- Adams at Harvard in 1956
- Born: November 12, 1901 Ritzville, Washington, US
- Died: July 26, 1994 (aged 92) Cambridge, Massachusetts, US
- Spouse: Margaret Ann Young ​ ​(m. 1927; died 1978)​

Academic background
- Alma mater: University of Minnesota; Harvard University; University of Chicago;
- Thesis: Paul Tillich's Philosophy of Culture, Science, and Religion (1945)
- Influences: Irving Babbitt; Friedrich von Hügel; Francis Greenwood Peabody; Willard L. Sperry; Paul Tillich; Ernst Troeltsch; Alfred North Whitehead;

Academic work
- Discipline: Theology
- School or tradition: Theological liberalism
- Institutions: Meadville Theological School; Harvard University; Andover Newton Theological School;
- Doctoral students: Harvey Cox; Stephen Charles Mott;
- Influenced: Beverly Wildung Harrison; Chris Hedges; George Huntston Williams;

Ecclesiastical career
- Religion: Unitarian Universalism
- Church: Unitarian Universalist Association
- Ordained: 1927

= James Luther Adams =

American theologian and minister

James Luther Adams (November 12, 1901 – July 26, 1994), was an American professor at Harvard Divinity School, Andover Newton Theological School, and Meadville Lombard Theological School, and a Unitarian parish minister.
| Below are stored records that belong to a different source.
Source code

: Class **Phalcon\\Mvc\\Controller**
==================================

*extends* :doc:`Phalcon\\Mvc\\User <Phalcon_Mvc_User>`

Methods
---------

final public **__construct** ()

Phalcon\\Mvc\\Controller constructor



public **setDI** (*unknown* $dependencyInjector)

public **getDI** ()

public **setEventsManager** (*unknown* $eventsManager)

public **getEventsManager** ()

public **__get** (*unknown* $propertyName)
He was among the most influential theologian among American Unitarian Universalists in the 20th century.

==Biography==
Adams was born on November 12, 1901, in Ritzville, Washington, the son of James Carey Adams, a farmer and itinerant Plymouth Brethren preacher. In his family and in church, the Day of Judgment was constantly considered a very real possibility. When Adams was 16, his father became extremely ill, and Adams left school to work on the Northern Pacific Railroad to help support the family. He did well there and rose in management but dropped from this job to attend the University of Minnesota. After he graduated in 1924, he went on to the Harvard Divinity School to become a Unitarian minister. In his education, he moved from "premillenarian fundamentalism" to "scientific humanism" and then to liberal Christianity.

After graduation from Harvard, Adams served as minister of the Second Church, Unitarian in Salem, Massachusetts, from 1927 to 1934, and the First Unitarian Society in Wellesley Hills, Massachusetts, from 1934 to 1935. In the mid-1930s, Adams spent considerable time in Germany, where he befriended several notable religious figures (including Karl Barth and Albert Schweitzer) who were active in clandestine resistance to the rise of Nazism.

In 1937, Adams began a long career in academia by joining the faculty of Meadville Theological School (now Meadville Lombard Theological School) in Chicago. While there, he became a member of the First Unitarian Church of Chicago and served on its board of trustees. In 1956, he became Professor of Christian Ethics at Harvard Divinity School, where he stayed until he retired in 1968. He was elected a Fellow of the American Academy of Arts and Sciences in 1958. In 1962 he became part of the first board of directors for the Society for the Arts, Religion and Contemporary Culture. A number of his students later became influential figures in Christian ethics across the theological spectrum. Among them was Stephen Charles Mott, a pioneer in evangelical social ethics in the US who taught at Gordon-Conwell Theological Seminary for a quarter of a century and former President of the James Luther Adams Foundation. Another one of Adams's students was Chris Hedges, author of War Is a Force That Gives Us Meaning (2002). After his retirement from Harvard, Adams taught at Andover Newton Theological School and Meadville Lombard Theological School. In his later years, he lived in Harvard Square, Cambridge adjacent to the Harvard Divinity School near the Harvard University campus and was an active member of Arlington Street Church (UU) in Boston until his death on July 26, 1994. He is buried at Cambridge Cemetery, Cambridge, Massachusetts.